FleetCor Second-Quarter Results Beat Expectations

Business payments company FleetCor (FLT) ramped up its full-year guidance after markets closed on Tuesday as it reported results for its second-quarter which beat analysts’ views, supported by better-than-expected fuel spreads.

The Peachtree Corners, Ga.-headquartered company posted revenue of $647.1 million, up 11% from the corresponding quarter of the prior year and ahead of the consensus estimate of analysts polled by Capital IQ for $634 million.

Adjusted earnings per share came in at $2.85, up from $2.57 a year earlier and also ahead of the Street’s forecast for $2.80 per share. This was also $0.06 above the mid-point of the company’s guidance for the quarter.

The company said that the macro-economic environment had come in as expected during the quarter, with a benefit from better-than-expected fuel spreads and higher fuel prices offsetting the impact of unfavorable exchange rates.

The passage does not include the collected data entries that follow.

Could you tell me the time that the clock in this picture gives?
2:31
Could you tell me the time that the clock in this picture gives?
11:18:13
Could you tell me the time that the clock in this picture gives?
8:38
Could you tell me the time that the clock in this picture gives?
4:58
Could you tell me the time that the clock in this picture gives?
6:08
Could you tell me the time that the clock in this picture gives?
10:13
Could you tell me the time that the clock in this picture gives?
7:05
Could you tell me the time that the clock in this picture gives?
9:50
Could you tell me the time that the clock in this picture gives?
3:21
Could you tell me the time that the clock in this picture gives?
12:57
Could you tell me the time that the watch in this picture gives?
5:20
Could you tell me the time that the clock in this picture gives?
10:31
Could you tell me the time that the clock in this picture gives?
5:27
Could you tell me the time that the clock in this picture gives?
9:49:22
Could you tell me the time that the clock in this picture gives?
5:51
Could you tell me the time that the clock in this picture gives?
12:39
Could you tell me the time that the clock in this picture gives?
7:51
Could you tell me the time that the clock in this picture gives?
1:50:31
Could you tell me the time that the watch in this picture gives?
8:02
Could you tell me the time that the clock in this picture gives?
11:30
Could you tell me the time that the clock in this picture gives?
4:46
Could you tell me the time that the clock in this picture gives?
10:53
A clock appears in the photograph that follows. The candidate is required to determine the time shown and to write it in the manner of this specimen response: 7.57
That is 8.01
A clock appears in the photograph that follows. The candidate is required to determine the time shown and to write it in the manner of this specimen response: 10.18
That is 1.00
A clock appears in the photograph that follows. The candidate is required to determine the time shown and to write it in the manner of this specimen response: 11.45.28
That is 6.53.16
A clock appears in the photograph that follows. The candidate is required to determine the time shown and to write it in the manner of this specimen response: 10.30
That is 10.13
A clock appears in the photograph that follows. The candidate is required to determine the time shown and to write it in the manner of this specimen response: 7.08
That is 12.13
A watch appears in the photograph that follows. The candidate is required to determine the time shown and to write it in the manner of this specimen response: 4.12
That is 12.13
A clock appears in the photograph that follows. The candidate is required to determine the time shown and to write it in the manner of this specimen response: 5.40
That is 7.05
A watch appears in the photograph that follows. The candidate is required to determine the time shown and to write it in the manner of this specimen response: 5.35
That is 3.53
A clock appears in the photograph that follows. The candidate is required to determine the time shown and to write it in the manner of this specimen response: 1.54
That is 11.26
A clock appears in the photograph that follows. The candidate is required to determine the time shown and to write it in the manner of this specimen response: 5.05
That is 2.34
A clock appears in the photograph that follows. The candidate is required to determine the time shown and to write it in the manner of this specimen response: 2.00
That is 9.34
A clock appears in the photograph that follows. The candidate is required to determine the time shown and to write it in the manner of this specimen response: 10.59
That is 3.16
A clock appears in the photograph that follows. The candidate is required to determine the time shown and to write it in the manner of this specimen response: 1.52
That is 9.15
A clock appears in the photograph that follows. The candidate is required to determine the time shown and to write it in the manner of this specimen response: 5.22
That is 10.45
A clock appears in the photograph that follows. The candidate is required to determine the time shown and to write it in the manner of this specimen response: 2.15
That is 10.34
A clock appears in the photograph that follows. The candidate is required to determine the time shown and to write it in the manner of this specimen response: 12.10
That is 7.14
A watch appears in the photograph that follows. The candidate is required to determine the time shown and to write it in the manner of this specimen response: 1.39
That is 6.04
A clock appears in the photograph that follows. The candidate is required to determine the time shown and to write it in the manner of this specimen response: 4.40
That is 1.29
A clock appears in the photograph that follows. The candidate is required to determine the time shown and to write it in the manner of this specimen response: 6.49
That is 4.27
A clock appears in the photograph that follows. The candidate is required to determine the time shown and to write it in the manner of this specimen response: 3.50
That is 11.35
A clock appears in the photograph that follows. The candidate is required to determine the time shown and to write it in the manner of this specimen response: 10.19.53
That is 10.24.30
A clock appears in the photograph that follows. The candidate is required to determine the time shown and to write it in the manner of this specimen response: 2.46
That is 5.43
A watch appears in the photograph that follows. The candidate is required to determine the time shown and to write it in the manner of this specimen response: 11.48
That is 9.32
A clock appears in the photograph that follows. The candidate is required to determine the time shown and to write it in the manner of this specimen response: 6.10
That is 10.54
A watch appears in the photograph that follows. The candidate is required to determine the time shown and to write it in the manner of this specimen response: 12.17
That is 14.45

“For the remainder of the year, we expect the macro impact will be slightly worse than our prior guidance due primarily to lower fuel prices and worse foreign exchange rates,” Eric Dey, chief financial officer of FleetCor Technologies, said.

“We also expect our share count to be slightly higher than the prior guidance primarily due to the increase in our share price. Offsetting these items will be lower interest expense and the impact of acquisitions, which will be slightly accretive over the balance of the year. We expect these assumptions in total to net to approximately zero in terms of rest of year impact to the business,” he added.